> [REQUIREMENT]: Every entry that follows should be repeated exactly; drop the images.

> [LISTED RECORDS]:
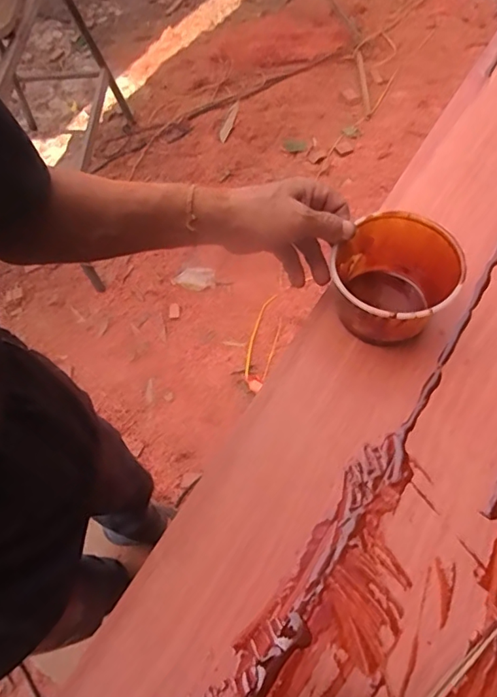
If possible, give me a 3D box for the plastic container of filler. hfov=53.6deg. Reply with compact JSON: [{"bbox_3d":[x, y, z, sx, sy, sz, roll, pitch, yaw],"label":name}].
[{"bbox_3d":[0.132,-0.055,0.470,0.104,0.090,0.111,-1,62,1],"label":"plastic container of filler"}]

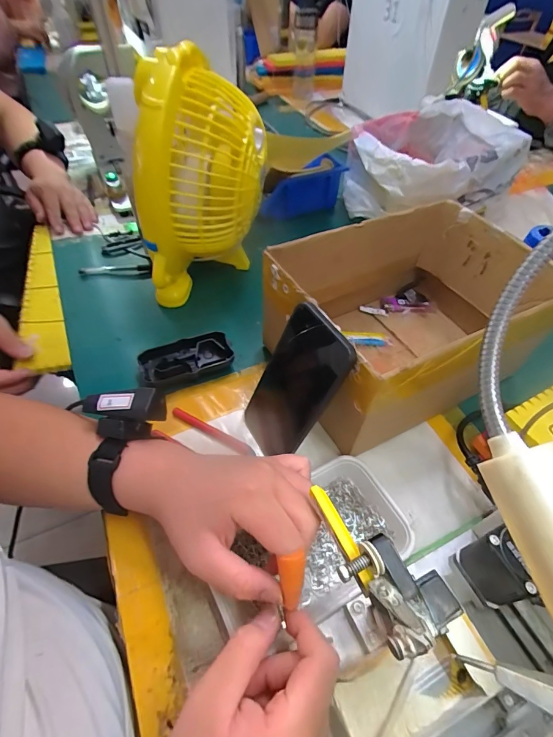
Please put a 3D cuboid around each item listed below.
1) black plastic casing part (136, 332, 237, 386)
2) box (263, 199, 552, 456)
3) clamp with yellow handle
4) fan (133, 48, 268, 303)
[{"bbox_3d":[-0.109,-0.008,0.464,0.109,0.034,0.053,-20,53,-17],"label":"black plastic casing part"},{"bbox_3d":[0.146,-0.056,0.435,0.280,0.152,0.198,-23,54,-18],"label":"box"},{"bbox_3d":[0.053,0.118,0.229,0.034,0.029,0.107,-20,32,-16],"label":"clamp with yellow handle"},{"bbox_3d":[-0.098,-0.218,0.486,0.156,0.285,0.121,0,50,-1],"label":"fan"}]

> [SOLUTION]:
If possible, give me a 3D box for the plastic container of filler. hfov=53.6deg. Reply with compact JSON: [{"bbox_3d":[x, y, z, sx, sy, sz, roll, pitch, yaw],"label":name}].
[{"bbox_3d":[0.132,-0.055,0.470,0.104,0.090,0.111,-1,62,1],"label":"plastic container of filler"}]

Please put a 3D cuboid around each item listed below.
1) black plastic casing part (136, 332, 237, 386)
2) box (263, 199, 552, 456)
3) clamp with yellow handle
4) fan (133, 48, 268, 303)
[{"bbox_3d":[-0.109,-0.008,0.464,0.109,0.034,0.053,-20,53,-17],"label":"black plastic casing part"},{"bbox_3d":[0.146,-0.056,0.435,0.280,0.152,0.198,-23,54,-18],"label":"box"},{"bbox_3d":[0.053,0.118,0.229,0.034,0.029,0.107,-20,32,-16],"label":"clamp with yellow handle"},{"bbox_3d":[-0.098,-0.218,0.486,0.156,0.285,0.121,0,50,-1],"label":"fan"}]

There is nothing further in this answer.